Assigned task> Rewrite the rows from the start through the line containing "In short, we want", changing "Mosaic" to "Tile" and leaving everything else unchanged.

Input for this task>
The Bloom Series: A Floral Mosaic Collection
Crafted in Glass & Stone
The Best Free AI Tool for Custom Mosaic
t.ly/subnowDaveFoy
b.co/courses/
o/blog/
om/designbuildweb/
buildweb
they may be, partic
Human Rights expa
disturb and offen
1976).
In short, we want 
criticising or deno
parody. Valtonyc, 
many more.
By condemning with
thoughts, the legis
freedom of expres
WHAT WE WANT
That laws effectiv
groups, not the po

Result of this exercise>
The Bloom Series: A Floral Tile Collection
Crafted in Glass & Stone
The Best Free AI Tool for Custom Tile
t.ly/subnowDaveFoy
b.co/courses/
o/blog/
om/designbuildweb/
buildweb
they may be, partic
Human Rights expa
disturb and offen
1976).
In short, we want 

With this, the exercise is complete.